Raw data:
════
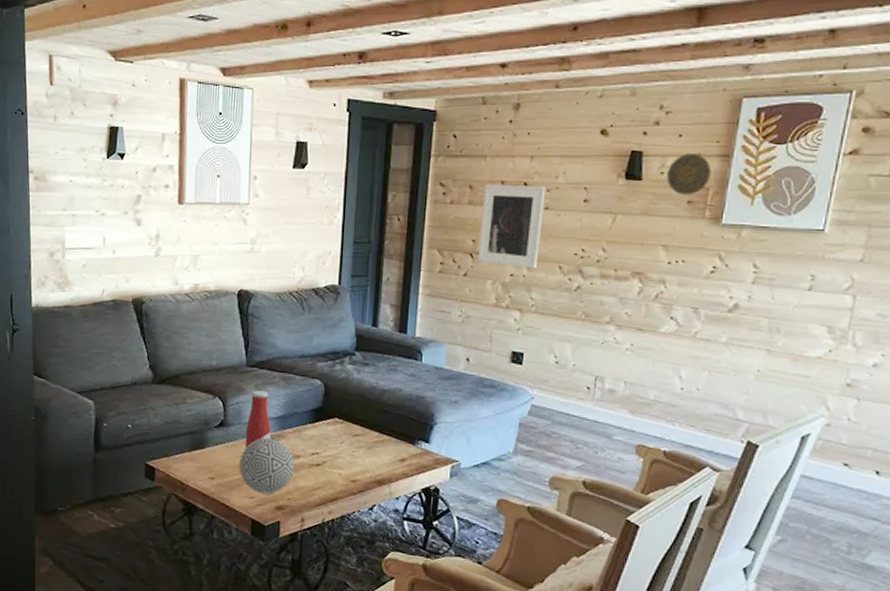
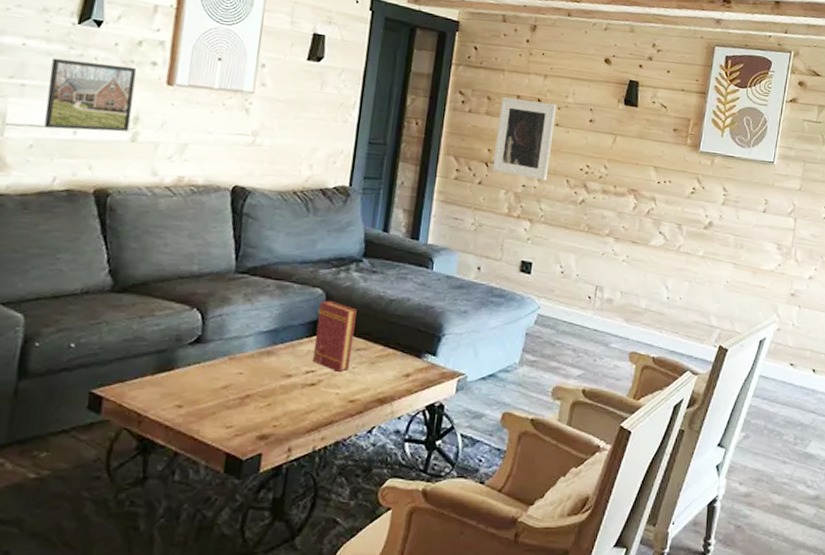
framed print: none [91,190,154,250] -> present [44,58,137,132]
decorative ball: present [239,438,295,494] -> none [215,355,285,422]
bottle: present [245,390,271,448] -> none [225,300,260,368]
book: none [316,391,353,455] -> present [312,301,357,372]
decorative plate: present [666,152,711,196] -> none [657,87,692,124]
════
Prompt:
Return exactly the lines from the line holding "decorative ball: present" to the last line of the data, with both of those lines included and nothing added.

Result of this exercise:
decorative ball: present [239,438,295,494] -> none [215,355,285,422]
bottle: present [245,390,271,448] -> none [225,300,260,368]
book: none [316,391,353,455] -> present [312,301,357,372]
decorative plate: present [666,152,711,196] -> none [657,87,692,124]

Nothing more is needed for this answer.